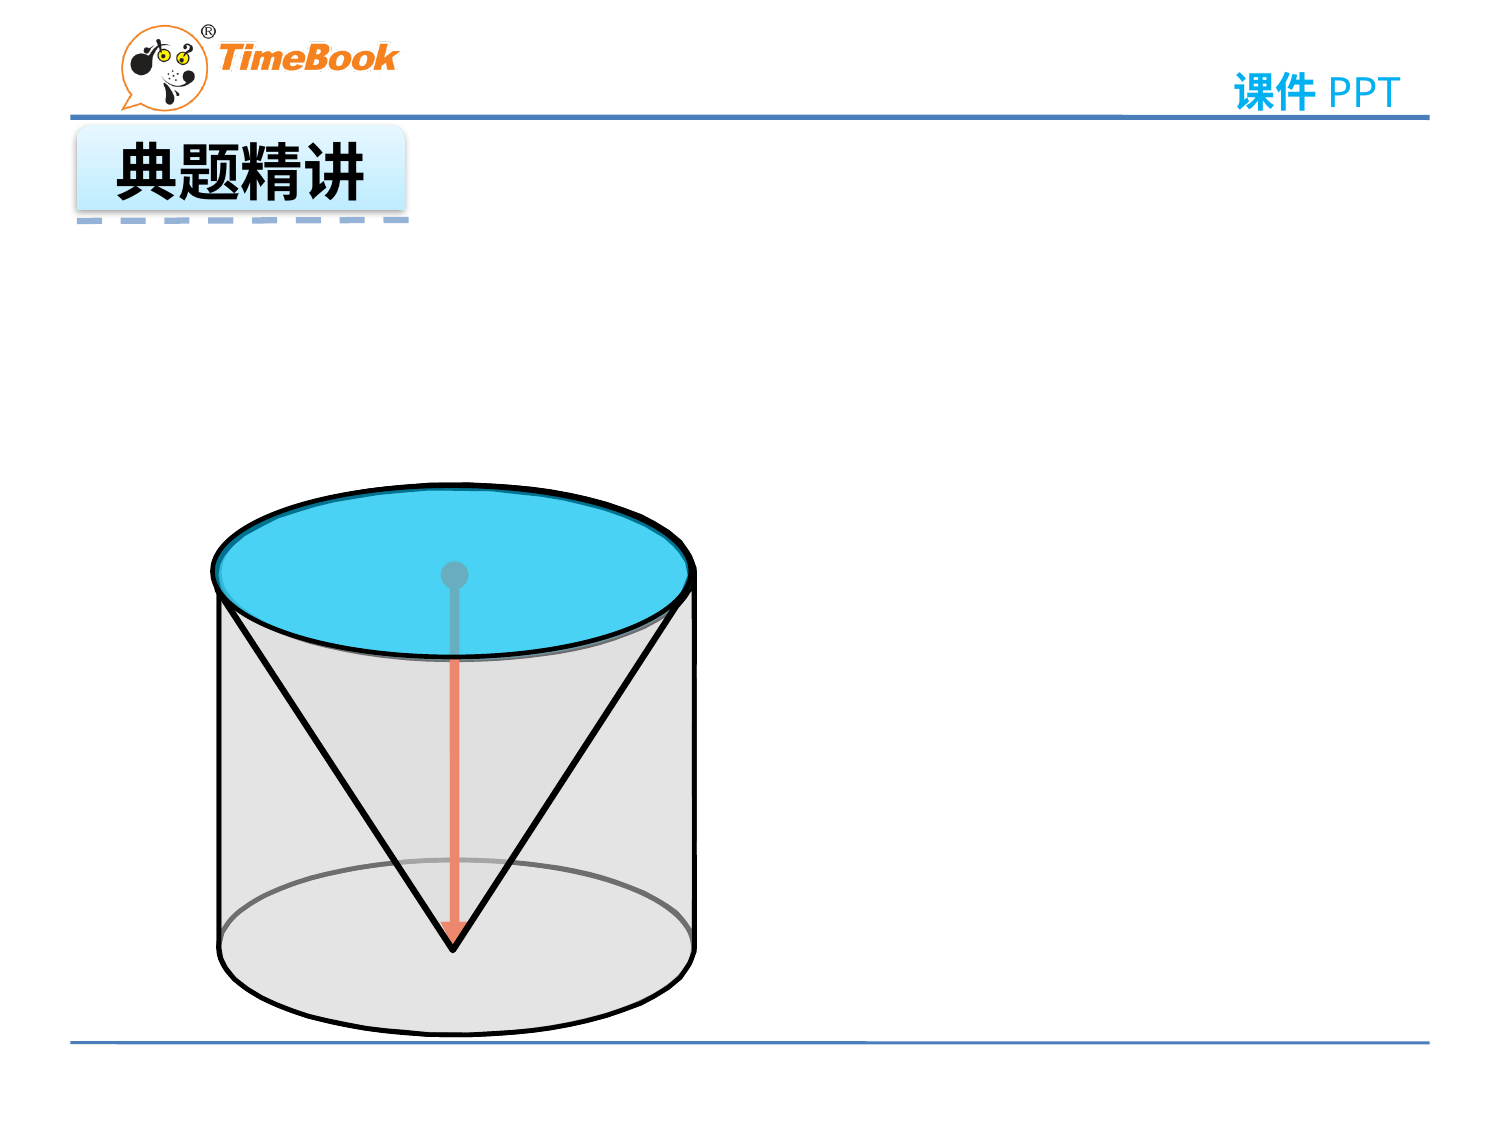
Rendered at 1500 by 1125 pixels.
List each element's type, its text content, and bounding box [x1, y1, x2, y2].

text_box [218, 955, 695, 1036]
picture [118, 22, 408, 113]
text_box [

-.-.-

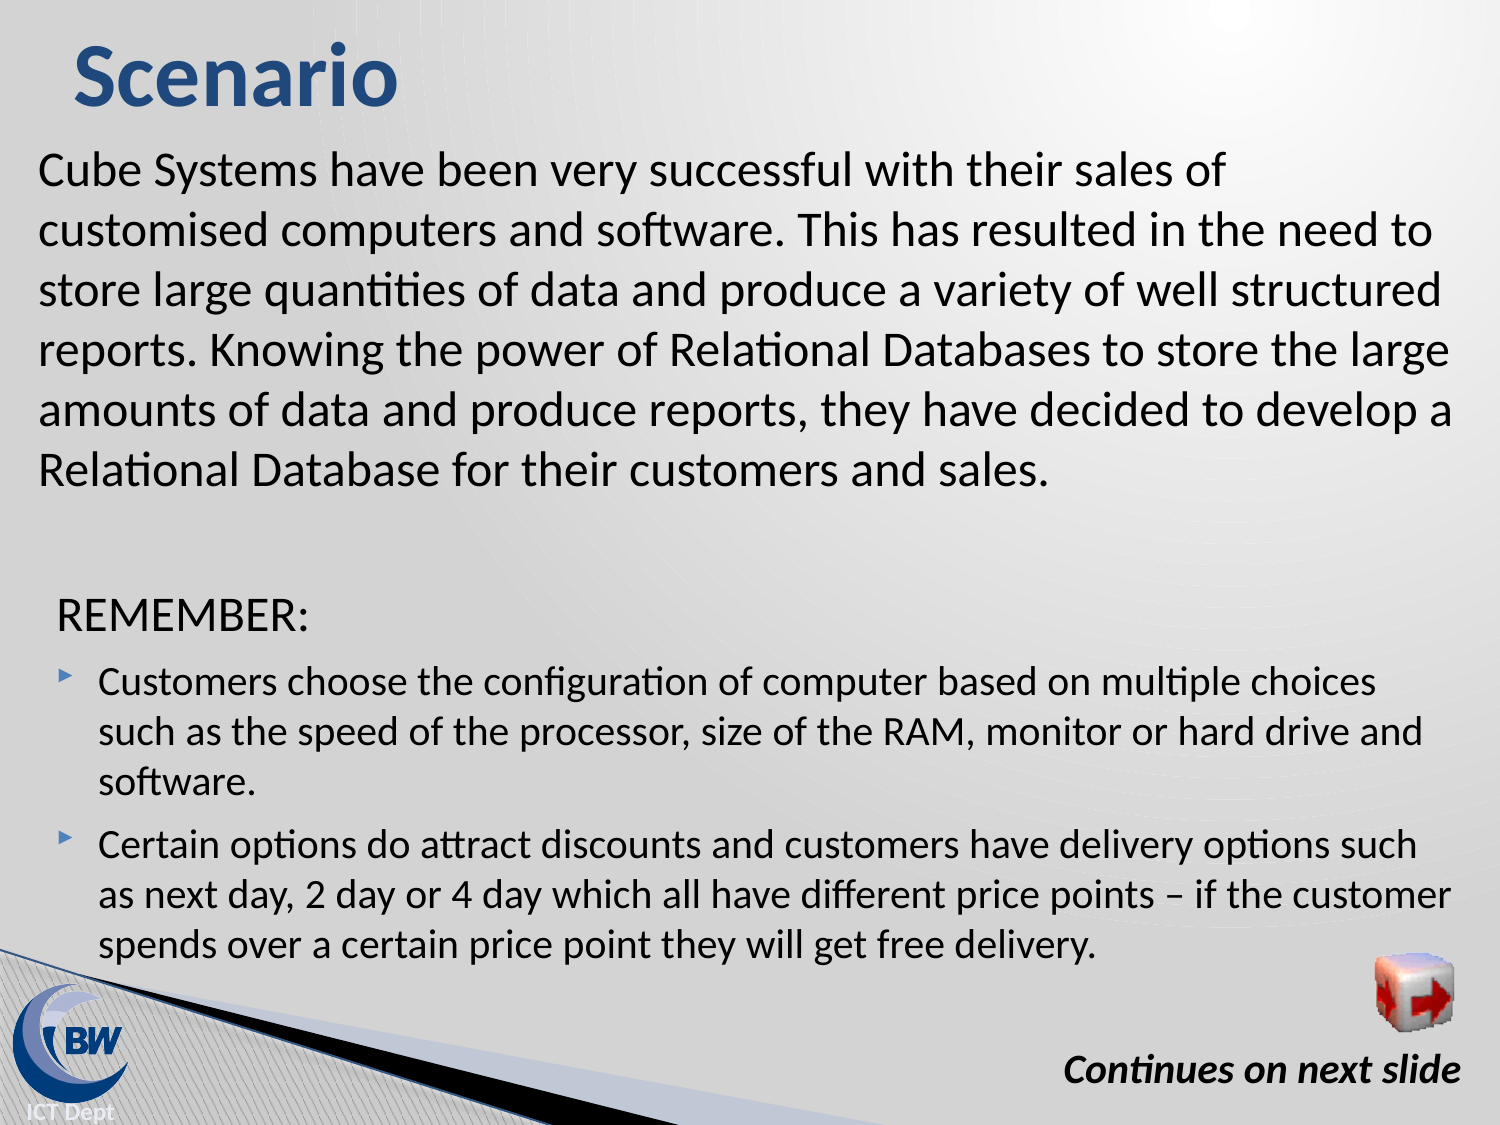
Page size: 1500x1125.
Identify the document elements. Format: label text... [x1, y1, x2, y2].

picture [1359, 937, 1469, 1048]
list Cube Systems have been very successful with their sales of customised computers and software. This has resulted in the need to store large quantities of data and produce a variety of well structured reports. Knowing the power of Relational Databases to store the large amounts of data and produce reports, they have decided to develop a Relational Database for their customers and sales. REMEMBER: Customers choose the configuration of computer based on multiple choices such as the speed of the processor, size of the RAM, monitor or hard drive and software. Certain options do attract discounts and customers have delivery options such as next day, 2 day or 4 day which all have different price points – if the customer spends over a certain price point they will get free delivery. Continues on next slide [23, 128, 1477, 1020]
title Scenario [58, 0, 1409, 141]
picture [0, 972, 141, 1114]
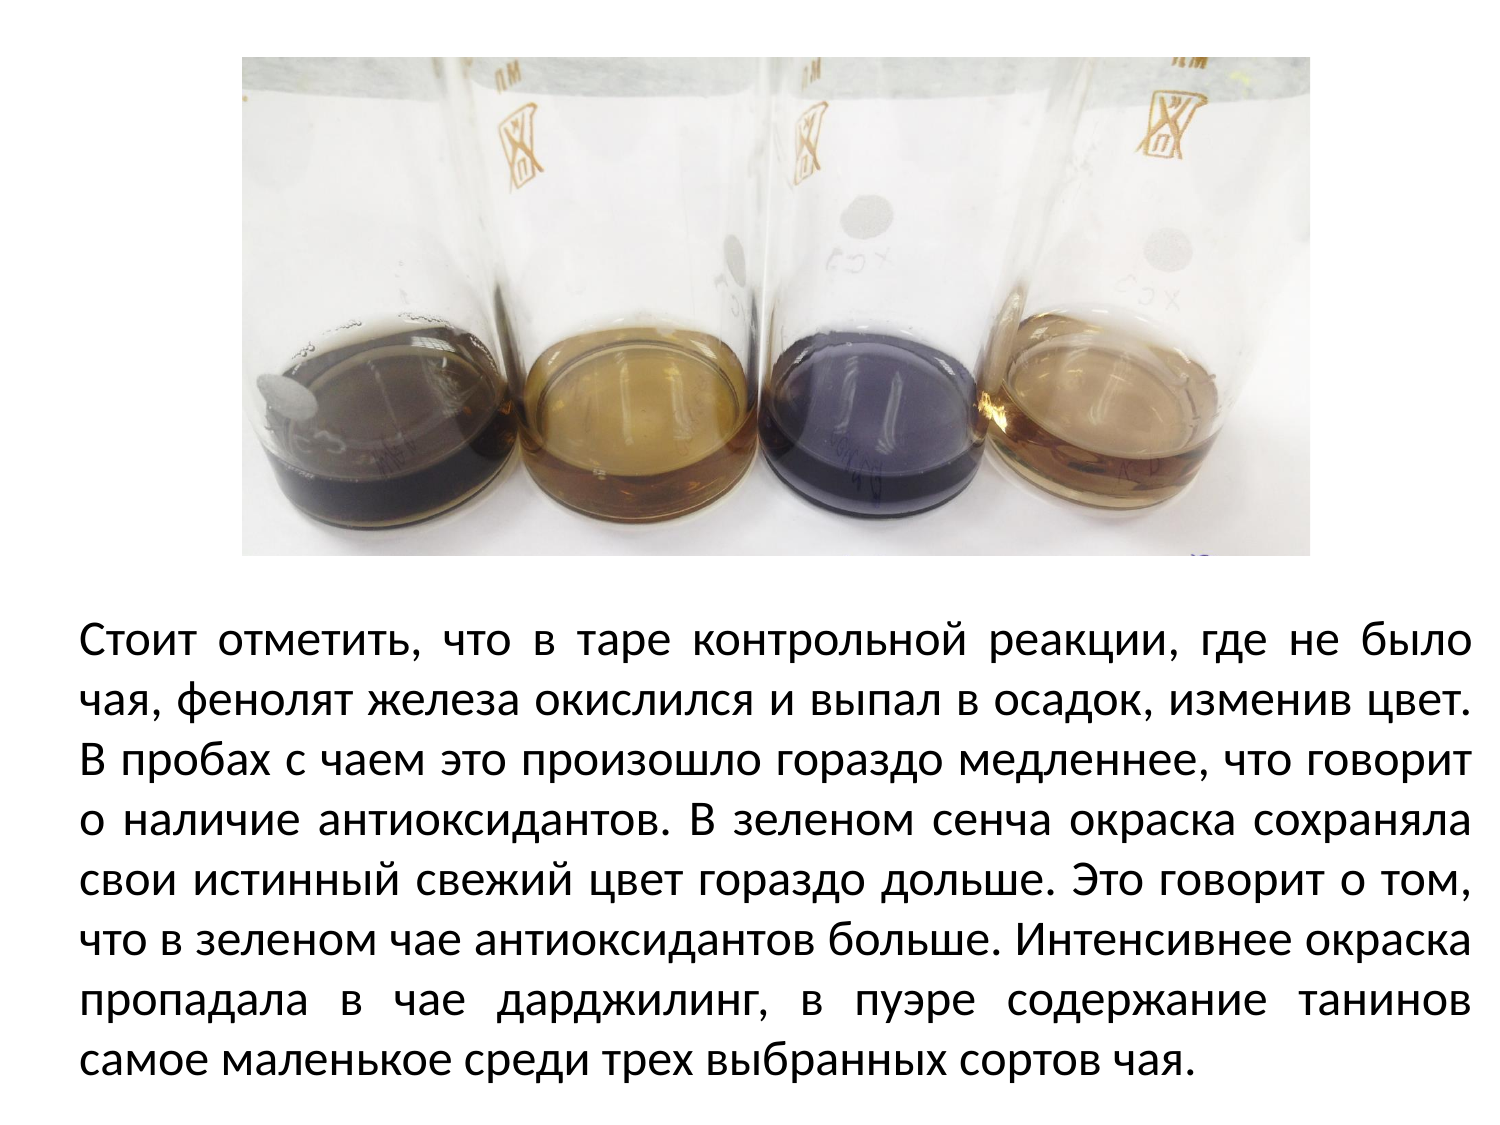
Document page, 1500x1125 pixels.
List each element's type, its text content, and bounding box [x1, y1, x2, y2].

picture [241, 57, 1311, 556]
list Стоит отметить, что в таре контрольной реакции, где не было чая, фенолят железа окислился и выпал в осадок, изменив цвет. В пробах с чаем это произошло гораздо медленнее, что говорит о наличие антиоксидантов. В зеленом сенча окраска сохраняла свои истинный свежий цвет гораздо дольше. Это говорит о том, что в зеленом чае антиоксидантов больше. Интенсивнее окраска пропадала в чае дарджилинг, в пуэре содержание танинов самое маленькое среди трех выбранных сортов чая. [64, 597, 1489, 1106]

-.-.-

◆ **Prompt**
When you find a line in the records that contains the word "pixels", copy it.

◆ **Task output**
Rendered at 1500 by 1125 pixels.
Document page, 1500x1125 pixels.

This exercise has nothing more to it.